The military arrested the leader of a Mandalay-based urban guerrilla group in the city’s Chanayethazan Township last weekend, according to resistance groups and other local sources.
A local woman said Nyein Chan Aung, the leader of the Natsoe Urban Guerrilla Group, was arrested by junta soldiers in plain clothes outside a clinic in Hay Mar Za La Ward on the morning of July 8.
“He was arrested in front of the clinic. We didn’t even realise what had happened at first.
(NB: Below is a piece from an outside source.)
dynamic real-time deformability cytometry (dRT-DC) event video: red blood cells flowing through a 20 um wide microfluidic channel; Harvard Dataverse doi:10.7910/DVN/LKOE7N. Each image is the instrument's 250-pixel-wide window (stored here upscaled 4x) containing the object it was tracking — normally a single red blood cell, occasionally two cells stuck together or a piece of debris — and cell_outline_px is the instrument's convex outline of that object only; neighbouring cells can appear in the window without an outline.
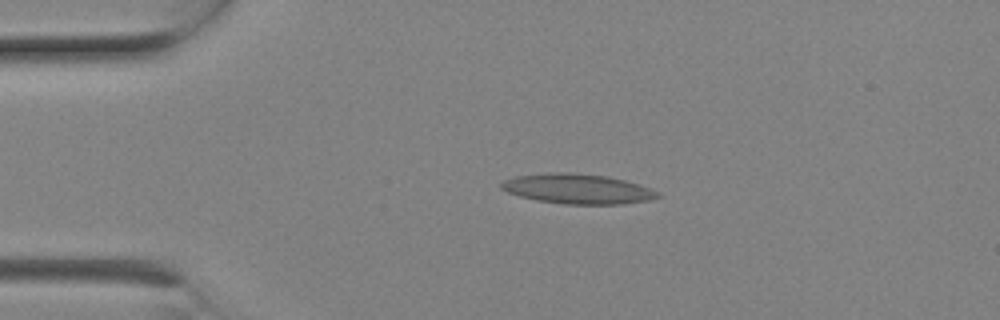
{"species": "Egyptian fruit bat (a non-hibernating species)", "species_latin": "Rousettus aegyptiacus", "temperature_condition": "room temperature", "stored_images_in_passage": 8, "camera_frame_rate_fps": 3000, "um_per_image_px": 0.085, "animal": {"sex": "female"}, "frame": {"image": 1, "passage_image": 4, "time_ms": 1.0, "image_size_px": [1000, 320], "cell_outline_px": [[660, 196], [648, 200], [620, 204], [564, 204], [536, 200], [520, 196], [508, 192], [500, 188], [500, 184], [504, 180], [516, 176], [548, 172], [568, 172], [608, 176], [640, 184], [660, 192]], "centroid_in_image_um": [49.09, 16.04], "position_along_channel_um": 35.9, "area_um2": 27.28}}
He wasn’t being treated at the clinic yet, he was arrested while giving his information,” the woman said.
A woman identified as Pa Pa Win was arrested along with Nyein Chan Aung.
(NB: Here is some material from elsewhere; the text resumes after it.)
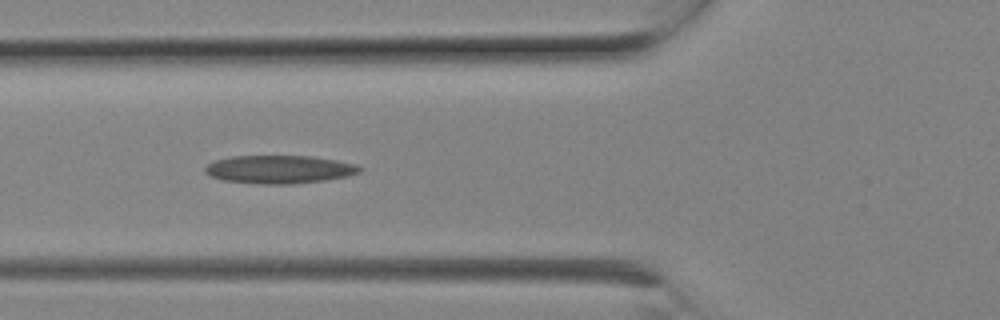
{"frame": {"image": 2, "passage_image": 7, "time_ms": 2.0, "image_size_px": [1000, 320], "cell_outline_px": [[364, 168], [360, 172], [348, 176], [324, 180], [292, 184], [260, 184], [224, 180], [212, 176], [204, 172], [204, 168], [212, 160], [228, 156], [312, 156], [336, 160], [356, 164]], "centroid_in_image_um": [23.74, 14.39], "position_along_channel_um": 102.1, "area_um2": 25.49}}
A member of the Mandalay guerrilla group confirmed the arrest had occurred while Nyein Chan Aung was going to the clinic to treat an illness, but could not confirm whether the woman detained with him was also a member of the group.
The military council released a statement regarding the arrest on Wednesday, saying the Natsoe Urban Guerrilla Group had “not only murdered people but also conducted explosive attacks in Mandalay and outside.”
The military council’s statement named people allegedly killed by the Natsoe Guerrilla Group in Mandalay in 2022, including a junta-affiliated administrator in Yae Htwet village, the supervisor of a utility office in Nan U Lwin village, and a hundred household leader from Kan Thar village, all in Patheingyi Township.
The statement also accused the group’s members of disguising themselves as monks and firing on junta soldiers at a market in Patheingyi Township in April, and said the military was looking for 18 guerrillas who were still at large.
One junta soldier had been killed and two had been injured in the shooting at the market. Shooting attacks by urban guerrillas have continued in Mandalay even after a spate of nearly 100 arrests in the middle of last year.
In June, two women and three men belonging to the Urban Guerrilla Force-Mandalay were arrested. Two of the detainees, aged 27 and 35, were killed while in custody at an interrogation centre only days after their arrest.
“Their families asked the military if they were still alive and were told to hold a wake for them. They only lasted two or three days at the interrogation centre,” said a source with connections to the urban guerrilla group.
The whereabouts and other details about the remaining detainees are unknown.